Dealing with the crisis “is forcing us to change everything; the way we produce agricultural products, how we move around, how we generate energy and the way we build our homes,” he said, according to the news agency Reuters.

The Greek fires burned more than a quarter million acres of pine forest, with the island of Evia and areas of the Peloponnese, including near the archaeological site of the ancient Olympics, also hit, the report noted.

Mitsotakis told lawmakers an earlier public apology for the disaster was also a call for action to become better at tackling such phenomena.

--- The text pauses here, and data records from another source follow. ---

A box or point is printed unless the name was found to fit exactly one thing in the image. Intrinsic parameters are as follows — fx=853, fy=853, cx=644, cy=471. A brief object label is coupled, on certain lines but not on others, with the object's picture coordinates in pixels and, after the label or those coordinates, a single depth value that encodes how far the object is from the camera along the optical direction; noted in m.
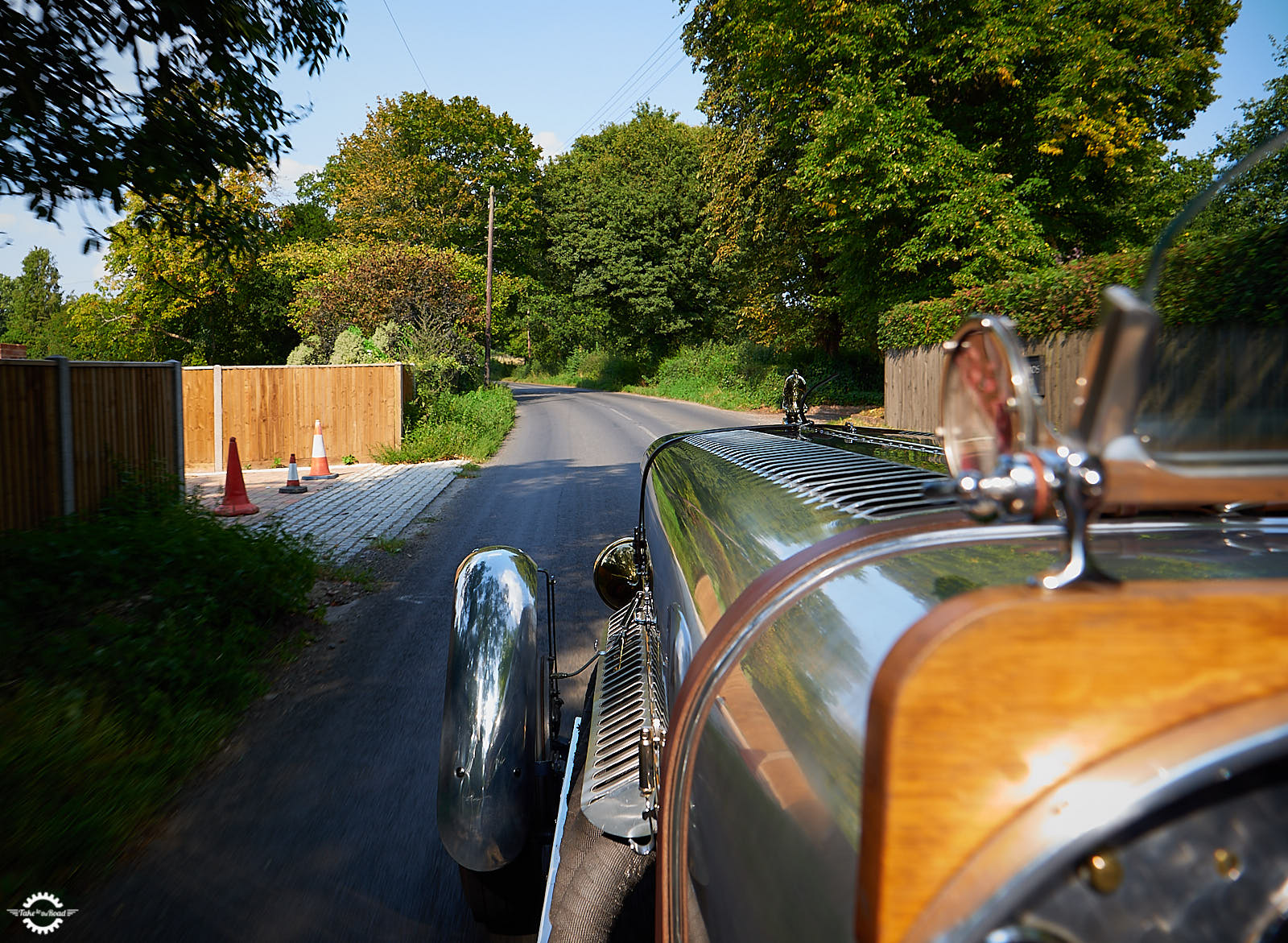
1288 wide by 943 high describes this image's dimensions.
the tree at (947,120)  14.41
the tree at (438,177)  39.50
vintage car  0.65
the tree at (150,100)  4.22
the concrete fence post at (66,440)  6.32
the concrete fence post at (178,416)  8.05
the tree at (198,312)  30.47
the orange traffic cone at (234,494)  10.32
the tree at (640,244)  43.25
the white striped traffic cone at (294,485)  12.12
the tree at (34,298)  65.81
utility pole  34.28
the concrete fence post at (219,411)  16.56
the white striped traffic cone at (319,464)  13.91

“We were called to put out 1,279 wildfires … the majority were tackled in the beginning but some got away. Preparedness was not adequate,” he said, unlike SYRIZA leader Alexis Tsipras who as premier during the 2018 fires said that he accepted only “political responsibility.” Officials during his tenure are being investigated and prosecuted for alleged failures.

Mitsotakis said saving lives took precedence over property and forests. Two people died, a volunteer firefighter hit by a falling police and another who had smoke inhalation but no one burned to death as happened in 2018.

Mitsotakis, who has approved a 500-million-euro ($587 million) aid budget for Evia and the Attica region around Athens, said the protracted heatwave had turned forests into powder kegs, added Reuters.

“It is wrong to say that wildfires are only put out from the air. We cannot have a helicopter above every home,” he said, but pledged to increase aerial firefighting capacities and set up a force able to operate efficiently inside forests.